Na compreensão do ser humano há dois aspetos fundamentais da
sua existência que saltam à vista: por um lado, a sua componente somática e o
meio ou ambiente onde se encontra e desenvolve a sua atividade, por outro. Na
consideração de um e de outro somos levados a concluir que o ser humano é um
ser histórico e um ser cultural. Produto de uma cultura e produtor de cultura.
Enquanto produto, podemos entender o ser humano não só como património
biológico, mas como património cultural das gerações que o precederam e que
foram constituindo e construindo o seu próprio mundo pessoal, a partir do qual
tudo é conhecido e valorizado. Enquanto produtor de cultura, considerando a
herança passada, o homem jamais deixará de ter ressonância na história.
O conceito de cultura é um conceito dinâmico e mutável, o que
exige que este conceito seja um conceito em aberto, em constante formação
concomitante ao próprio acontecer humano. Em termos gerais, podemos considerar
que a cultura abarca toda a produção humana, material e simbólica, dotada de
sentido. Isto remete para qualquer atividade humana significativa e, por esta
razão, é um “conjunto de conhecimentos e práticas aprendidos e ensinados, por
contraste ao que é inato”.
Conscientes da dificuldade em estabelecer uma definição para
o conceito de cultura há quem opte por apontar algumas características:
trata-se de um fenómeno universal; é produção e produto; o ser humano é ao
mesmo tempo sujeito e objeto da cultura; tem uma estrutura interdependente; tem
um centro enquanto correspondência da realização da atividade humana; existe
uma pluralidade de culturas.
Se a cultura “designa tudo aquilo que é produzido pelo ser
humano”,
implica desta forma um equilíbrio na diversidade que só será alcançado através
do diálogo, de onde sobressai a “virtude moral indispensável para a relação com
o outro e com o diferente”.
Não se trata da virtude da igualdade, em que tratamos os outros como iguais a nós, não se tratada
virtude da justiça, como quem dá o
que é justo a ambas as partes, mas é a virtude da tolerância que nos referimos,
a única que permite, através do diálogo e perante a diversidade, ao ser humano
sair enriquecido tornando-o construtor da harmonia, da paz e da justiça social.
A tolerância não pode ser entendida de forma passiva, como se de uma
condescendência se tratasse, mas de uma forma dinâmica e ativa tornando-se o
motor do “exercício pleno da justiça social, política, cultural e cognitiva”.
Mas será que “culturas diferentes têm códigos morais
diferentes”? Para o
relativismo moral “não existe verdade universal em ética; existem apenas os
vários códigos morais e nada mais”,
ou seja, para esta teoria o código moral de uma determinada cultura é apenas um
entre muitos, onde nenhum assume um estatuto ou lugar especial. Isto significará
que existe um código moral em cada cultura, sabendo, cada uma delas, afirmar o
que é certo ou errado, correto ou incorreto, belo ou feio.

→ **TAREFAS A REALIZAR**:
A – No excerto sobre o conceito de cultura, que virtude permite ao ser humano, através do diálogo e perante a diversidade, sair enriquecido?
B – Indica se cada afirmação concorda com o excerto sobre o conceito de cultura: (i) o conceito de cultura é fixo e fechado; (ii) entre as características apontadas está a existência de uma pluralidade de culturas; (iii) a tolerância deve ser entendida como uma condescendência passiva.
C – Escreve a continuação do excerto sobre cultura e relativismo moral a partir da última frase apresentada.
As linhas são material à parte e não têm ligação ao excerto.

→ **MATERIAL FORNECIDO**:

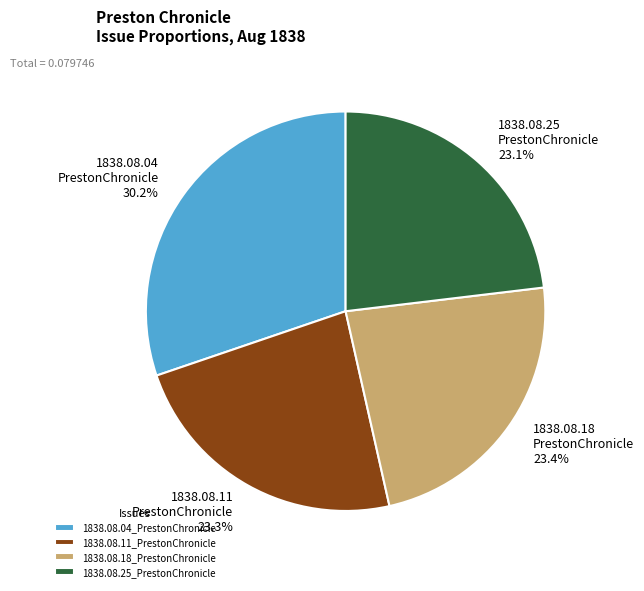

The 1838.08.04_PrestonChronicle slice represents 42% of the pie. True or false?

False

==

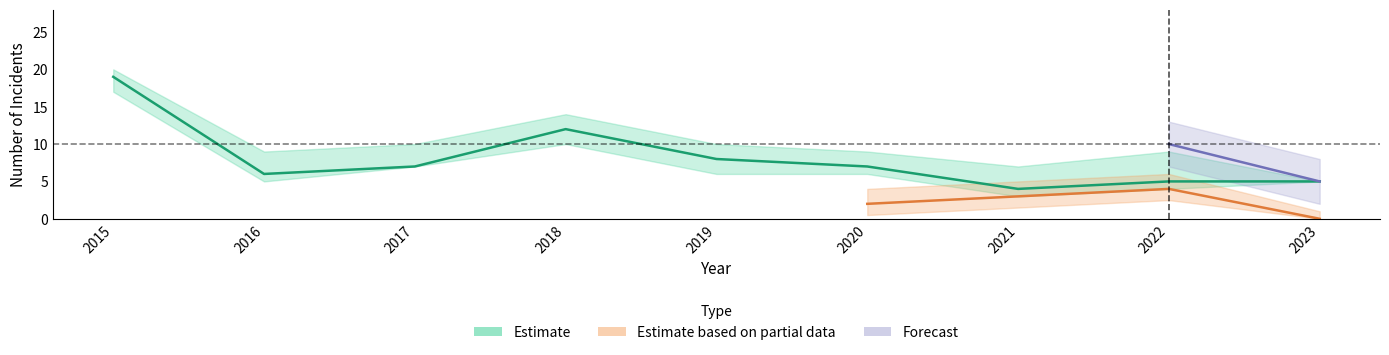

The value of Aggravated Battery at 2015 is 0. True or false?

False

→ **RESPOSTAS POR TAREFA**:
A – A virtude da tolerância.

B –
(i) Não: «O conceito de cultura é um conceito dinâmico e mutável».
(ii) Sim: «existe uma pluralidade de culturas».
(iii) Não: «A tolerância não pode ser entendida de forma passiva, como se de uma condescendência se tratasse».

C –
A par desta perspetiva acerca dos valores ou códigos morais,
temos a tendência de distinguir cultura com a ideia de sociedade, tendo em
conta apenas a sua localização geográfica. Contudo, muitas sociedades atuais
não são culturalmente heterogéneas e, num mesmo espaço, coexistem pessoas e
grupos de diferentes comunidades culturais, são as denominadas sociedades multiculturais.
O autor João Maria André define multiculturalidade e
distinguindo-a da noção de multiculturalismo, ao afirmar que a
multiculturalidade tem “um conteúdo fundamentalmente descritivo, significando a
existência de uma pluralidade de culturas numa proximidade geográfica”,
em contrapartida, o multiculturalismo corresponde “à designação atribuída a
algumas políticas de resposta ao fenómeno da multiculturalidade”.
A realidade do
multiculturalismo, enquanto fator de diversidade cultural, apresenta-se como um
desafio para as diversas áreas do saber a agir humano: para a Filosofia, para o
Direito, para a Religião, para a Política. Este desafio, que no limite é
colocado a todo o ser humano, surge como forma de garantia: a garantia de
acesso a bens e serviços e a garantia da não exclusão.
Diferente do
monoculturalismo e do interculturalismo (este modelo assenta no princípio da discriminação positiva), o
multiculturalismo apresenta-se como um modelo que procura defender a
coexistência de diferentes culturas onde as minorias têm direito de serem
diferentes.
Na prática, sob a égide do multiculturalismo, o relativismo pode “promover a
abertura ao individualismo e ao particularismo, à ausência de valores comuns e
à segregação”.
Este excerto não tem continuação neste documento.